About The Diana Initiative

It was the summer of 2015. Hackers from around the world had gathered in Las Vegas for DEFCON 23. In a cafeteria tucked away in the basement of Bally’s and Paris, nine women found themselves sharing their experience in the field of Information Security.

They were all passionate about their challenging roles in the male-dominated field, and began exchanging strategies for success in this challenging environment. It was then and there that they accepted their new mission: to create a conference for all those who identify as women/non binaries, and to help them meet challenges in the field with resilience, strength and determination.

The first event in 2016 began with a morning speaking track, an afternoon of lockpicking, and badge soldering in a small suite at Bally’s, bringing attendees together in a collaborative, comfortable setting. Interest and attendance showed that demand for a woman-focused infosec conference existed.

During the summer of 2018, The Diana Initiative conference soared in popularity. But with this incredible growth and popularity, the space still couldn’t meet the demand, as attendees were continuously turned away due to over capacity of all the suites, so they continued to expand.

For more information, make sure to follow them at @DianaInitiative and keep up with them on LinkedIn and Facebook.

About Cheryl Biswas

Cheryl Biswas’s (@3ncr1pt3d) fascination with computers started with those blinking machines on the original Star Trek, and the realization that if she could learn to work those things then she could boldly go anywhere!  

But Cheryl didn’t learn math like most everyone else, and found herself struggling. She was even discouraged by a few key people who convinced her that she couldn’t learn computers, so she didn’t take programming or Comp Science. They were wrong, though - curiosity and passion led Cheryl to technology through the a different route, and she taught herself.

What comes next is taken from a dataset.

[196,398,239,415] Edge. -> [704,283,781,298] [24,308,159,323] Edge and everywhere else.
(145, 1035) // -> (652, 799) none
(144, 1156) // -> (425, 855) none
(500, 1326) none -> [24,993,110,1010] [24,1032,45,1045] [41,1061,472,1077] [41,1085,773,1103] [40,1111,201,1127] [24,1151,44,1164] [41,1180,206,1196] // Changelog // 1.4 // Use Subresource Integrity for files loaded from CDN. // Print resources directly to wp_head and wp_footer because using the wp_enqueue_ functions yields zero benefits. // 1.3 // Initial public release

Currently, Cheryl is a Threat Intel analyst, researching, analysing, and communicating her discoveries to the her team and to clients to keep them safe. GRC, privacy, APTs, best practices, evolving threats – Cheryl never stops learning. Cheryl is an active writer and speaker about threats to less-known but critical systems like ICS/SCADA and mainframes, shadow IT and Big Data. 

You may have seen her present at some of the most important security conferences, including Security BSides in Las Vegas and Toronto, DEFCON, ShmooCon and SecTor.

About Matt Stephenson

Insecurity Podcast host Matt Stephenson (@packmatt73) leads the Security Technology team at Cylance, which puts him in front of crowds, cameras, and microphones all over the world. He is the regular host of the InSecurity Podcast and host of CylanceTV.

Twenty years of work with the world’s largest security, storage, and recovery companies has introduced Matt to some of the most fascinating people in the industry. He wants to get those stories told so that others can learn from what has come before.

Every week on the InSecurity Podcast, Matt interviews leading authorities in the security industry to gain an expert perspective on topics including risk management, security control friction, compliance issues, and building a culture of security. Each episode provides relevant insights for security practitioners and business leaders working to improve their organization’s security posture and bottom line.